Ecco, quindi, che negli anni passati si è posto spesso il quesito se per la Grecia non sarebbe (stato) meglio uscire dall’area Euro. Molto probabilmente, no. Un abbandono della moneta unica avrebbe comportato un default dell’apparato pubblico oltre che un «effetto segnale» per i mercati internazionali in quanto a revocabilità dell’Euro. La reintrodotta dracma greca si sarebbe talmente deprezzata da rendere l’economia locale competitiva per turisti e settore dell’export, ma ciò avrebbe anche ridotto i risparmi greci. Quest’ultima avrebbe dovuto, infatti, abbandonare l’idea di continuare (almeno finché le «acque non si fossero calmate») ad avere accesso a tutti quei beni e servizi esteri in quanto ormai «per pochi» a fronte dell’apprezzamento dell’Euro. Disporre di una moneta deprezzata (fatto tipico dei Paesi a minor reputazione economica oltre che dagli standard di vita non sempre comparabili con Paesi avanzati) è fattore di nocumento per il benessere nazionale. Rimane che la gestione della crisi sia stata scomposta e delegata (al di là delle «comparsate» della troika composta da Commissione europea, BCE e del FMI) alla linea di Governi nazionali come quello tedesco, con inasprimento delle relazioni internazionali fra Paesi membri europei. Del resto, però, la Grecia ha vissuto fasi di stretta creditizia tale da mettere in dubbio l’accredito di salari e pensioni – in altre parole, interventi urgenti si rendevano necessari. Per evitare salvataggi diretti da parte della BCE – la no-bailout clause esclude la ripartizione dei debiti di una Nazione fra le altre – le politiche promosse sono risultate oltretutto procicliche, cioè hanno, con l’austerità economica, gettato «benzina sul fuoco».
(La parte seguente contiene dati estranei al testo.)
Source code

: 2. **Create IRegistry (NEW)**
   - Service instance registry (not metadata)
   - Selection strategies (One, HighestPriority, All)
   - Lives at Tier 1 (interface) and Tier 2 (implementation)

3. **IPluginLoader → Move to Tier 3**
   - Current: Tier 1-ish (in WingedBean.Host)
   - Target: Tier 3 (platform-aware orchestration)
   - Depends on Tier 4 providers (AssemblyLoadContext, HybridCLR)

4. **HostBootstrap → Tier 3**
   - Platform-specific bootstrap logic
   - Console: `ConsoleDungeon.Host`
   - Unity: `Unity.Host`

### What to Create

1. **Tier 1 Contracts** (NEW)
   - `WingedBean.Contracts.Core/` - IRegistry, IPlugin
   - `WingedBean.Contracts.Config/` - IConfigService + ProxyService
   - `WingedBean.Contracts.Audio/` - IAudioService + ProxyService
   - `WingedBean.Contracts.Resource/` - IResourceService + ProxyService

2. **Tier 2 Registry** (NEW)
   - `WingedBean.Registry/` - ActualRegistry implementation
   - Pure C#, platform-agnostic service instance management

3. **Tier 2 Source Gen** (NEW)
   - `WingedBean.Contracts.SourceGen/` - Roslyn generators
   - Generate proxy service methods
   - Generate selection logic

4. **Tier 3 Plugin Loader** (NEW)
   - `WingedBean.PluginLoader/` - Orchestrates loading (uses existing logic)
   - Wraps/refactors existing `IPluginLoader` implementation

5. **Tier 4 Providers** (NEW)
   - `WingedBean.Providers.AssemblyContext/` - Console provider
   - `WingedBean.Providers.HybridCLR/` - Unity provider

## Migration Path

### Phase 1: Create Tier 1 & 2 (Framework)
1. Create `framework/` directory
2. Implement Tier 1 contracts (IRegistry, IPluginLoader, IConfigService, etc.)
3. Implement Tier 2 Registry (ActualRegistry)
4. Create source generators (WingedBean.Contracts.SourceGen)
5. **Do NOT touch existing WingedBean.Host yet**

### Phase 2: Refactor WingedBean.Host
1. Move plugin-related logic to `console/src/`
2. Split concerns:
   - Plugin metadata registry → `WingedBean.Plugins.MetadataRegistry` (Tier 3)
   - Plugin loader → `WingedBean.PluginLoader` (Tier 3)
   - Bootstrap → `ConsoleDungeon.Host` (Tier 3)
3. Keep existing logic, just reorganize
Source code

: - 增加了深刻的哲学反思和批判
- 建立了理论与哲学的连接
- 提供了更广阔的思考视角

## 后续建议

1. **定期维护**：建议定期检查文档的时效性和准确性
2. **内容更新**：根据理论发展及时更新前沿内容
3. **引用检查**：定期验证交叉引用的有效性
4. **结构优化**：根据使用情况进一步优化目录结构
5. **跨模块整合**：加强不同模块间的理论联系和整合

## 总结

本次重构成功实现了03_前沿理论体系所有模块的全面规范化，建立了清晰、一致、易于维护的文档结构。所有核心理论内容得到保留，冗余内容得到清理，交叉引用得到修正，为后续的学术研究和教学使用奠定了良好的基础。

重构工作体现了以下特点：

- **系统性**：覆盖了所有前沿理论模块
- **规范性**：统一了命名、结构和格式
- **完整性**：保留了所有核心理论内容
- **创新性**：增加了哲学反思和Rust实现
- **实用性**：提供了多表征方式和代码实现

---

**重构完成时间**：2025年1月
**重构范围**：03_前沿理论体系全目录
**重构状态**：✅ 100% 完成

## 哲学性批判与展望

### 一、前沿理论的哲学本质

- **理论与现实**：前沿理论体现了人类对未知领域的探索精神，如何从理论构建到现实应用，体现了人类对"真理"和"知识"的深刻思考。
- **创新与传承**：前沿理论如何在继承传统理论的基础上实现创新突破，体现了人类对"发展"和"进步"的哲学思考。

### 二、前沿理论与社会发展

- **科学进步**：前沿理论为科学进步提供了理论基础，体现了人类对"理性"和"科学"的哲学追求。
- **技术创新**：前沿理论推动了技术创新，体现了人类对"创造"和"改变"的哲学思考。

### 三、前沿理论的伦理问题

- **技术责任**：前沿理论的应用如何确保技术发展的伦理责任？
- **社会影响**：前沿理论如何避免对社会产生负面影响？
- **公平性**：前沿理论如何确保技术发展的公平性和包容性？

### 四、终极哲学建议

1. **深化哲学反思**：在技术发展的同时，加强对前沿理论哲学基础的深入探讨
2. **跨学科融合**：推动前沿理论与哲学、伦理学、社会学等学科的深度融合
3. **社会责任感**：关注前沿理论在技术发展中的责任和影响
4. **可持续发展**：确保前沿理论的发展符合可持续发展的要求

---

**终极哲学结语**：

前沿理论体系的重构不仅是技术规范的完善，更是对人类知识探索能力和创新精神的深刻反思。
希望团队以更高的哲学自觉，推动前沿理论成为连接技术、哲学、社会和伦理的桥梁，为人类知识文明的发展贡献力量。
Come si sarebbero dovuti comportare i policymaker? Probabilmemte, in uno spazio monetario eterogeneo al suo interno, la BCE avrà da fungere da «pompiere» più spesso di quanto i Trattati glielo abbiano riservato. Senza riforme strutturali del tipo economico-politico nei singoli Paesi membri, ciò comporta rischi di «azzardo morale», cioè che altre Nazioni reclamino trattamenti simili. Se la «cura» prevedesse la mera immissione di liquidità come già avvenuto, rialzi dei prezzi e/o bolle finanziarie (a livelli di crescita stagnanti) sarebbero più che probabili. La risposta non può essere più esauriente poiché, difficilmente, l’Euro verrà nel medio periodo abbandonato. Dunque, la vera soluzione risiede nel ridurre sprechi, inefficienze e carenze così da disporre di quei margini economici per investimenti in capitale fisso. Insomma, si devono sfruttare i «privilegi» della moneta unica, fra cui la possibilità (non indifferente rispetto al passato) di pagare acquisti (importazioni) internazionali in un’unità di conto globalmente accettata. La permanenza nell’Area Euro potrà essere per la Grecia una grande opportunità, ma si dovrà saperla sfruttare sia da parte ellenica riducendo le problematiche tipiche di molti Paesi mediterranei sia da quella europea, che dovrebbe favorirne la ripresa per non nutrire il malcontento verso una gestione comunitaria tecnocratica o scarsamente vicina ai popoli.